▶ WHAT IS ASKED:
Retype every line below without changing any character.
======== DATA EXTRACT
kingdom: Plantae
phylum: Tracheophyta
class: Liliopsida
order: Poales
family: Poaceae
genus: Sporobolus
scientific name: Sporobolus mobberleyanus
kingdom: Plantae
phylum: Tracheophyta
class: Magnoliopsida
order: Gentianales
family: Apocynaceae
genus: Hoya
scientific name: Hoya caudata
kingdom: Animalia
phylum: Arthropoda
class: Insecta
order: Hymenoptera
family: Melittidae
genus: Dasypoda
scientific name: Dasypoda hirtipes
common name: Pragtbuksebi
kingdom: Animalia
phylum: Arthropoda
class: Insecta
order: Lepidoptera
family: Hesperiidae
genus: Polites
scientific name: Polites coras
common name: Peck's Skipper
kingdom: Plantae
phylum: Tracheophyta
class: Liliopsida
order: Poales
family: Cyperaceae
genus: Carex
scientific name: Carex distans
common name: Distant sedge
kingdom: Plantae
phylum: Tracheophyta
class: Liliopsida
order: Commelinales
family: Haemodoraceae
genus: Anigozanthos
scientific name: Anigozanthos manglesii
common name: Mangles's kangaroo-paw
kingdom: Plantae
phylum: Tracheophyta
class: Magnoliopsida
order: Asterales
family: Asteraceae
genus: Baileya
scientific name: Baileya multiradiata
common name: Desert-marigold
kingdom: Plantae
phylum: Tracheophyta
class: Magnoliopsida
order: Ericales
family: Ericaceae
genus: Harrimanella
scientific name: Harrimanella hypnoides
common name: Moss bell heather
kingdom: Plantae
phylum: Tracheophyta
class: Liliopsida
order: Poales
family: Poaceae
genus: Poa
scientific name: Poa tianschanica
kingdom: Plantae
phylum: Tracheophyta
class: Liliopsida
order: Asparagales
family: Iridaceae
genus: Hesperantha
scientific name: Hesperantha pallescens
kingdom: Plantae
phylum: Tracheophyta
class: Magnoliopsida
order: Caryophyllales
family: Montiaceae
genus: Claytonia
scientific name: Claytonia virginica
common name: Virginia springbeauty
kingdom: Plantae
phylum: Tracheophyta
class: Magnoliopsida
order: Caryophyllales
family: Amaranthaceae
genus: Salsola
================
▶ OUTPUT:
kingdom: Plantae
phylum: Tracheophyta
class: Liliopsida
order: Poales
family: Poaceae
genus: Sporobolus
scientific name: Sporobolus mobberleyanus
kingdom: Plantae
phylum: Tracheophyta
class: Magnoliopsida
order: Gentianales
family: Apocynaceae
genus: Hoya
scientific name: Hoya caudata
kingdom: Animalia
phylum: Arthropoda
class: Insecta
order: Hymenoptera
family: Melittidae
genus: Dasypoda
scientific name: Dasypoda hirtipes
common name: Pragtbuksebi
kingdom: Animalia
phylum: Arthropoda
class: Insecta
order: Lepidoptera
family: Hesperiidae
genus: Polites
scientific name: Polites coras
common name: Peck's Skipper
kingdom: Plantae
phylum: Tracheophyta
class: Liliopsida
order: Poales
family: Cyperaceae
genus: Carex
scientific name: Carex distans
common name: Distant sedge
kingdom: Plantae
phylum: Tracheophyta
class: Liliopsida
order: Commelinales
family: Haemodoraceae
genus: Anigozanthos
scientific name: Anigozanthos manglesii
common name: Mangles's kangaroo-paw
kingdom: Plantae
phylum: Tracheophyta
class: Magnoliopsida
order: Asterales
family: Asteraceae
genus: Baileya
scientific name: Baileya multiradiata
common name: Desert-marigold
kingdom: Plantae
phylum: Tracheophyta
class: Magnoliopsida
order: Ericales
family: Ericaceae
genus: Harrimanella
scientific name: Harrimanella hypnoides
common name: Moss bell heather
kingdom: Plantae
phylum: Tracheophyta
class: Liliopsida
order: Poales
family: Poaceae
genus: Poa
scientific name: Poa tianschanica
kingdom: Plantae
phylum: Tracheophyta
class: Liliopsida
order: Asparagales
family: Iridaceae
genus: Hesperantha
scientific name: Hesperantha pallescens
kingdom: Plantae
phylum: Tracheophyta
class: Magnoliopsida
order: Caryophyllales
family: Montiaceae
genus: Claytonia
scientific name: Claytonia virginica
common name: Virginia springbeauty
kingdom: Plantae
phylum: Tracheophyta
class: Magnoliopsida
order: Caryophyllales
family: Amaranthaceae
genus: Salsola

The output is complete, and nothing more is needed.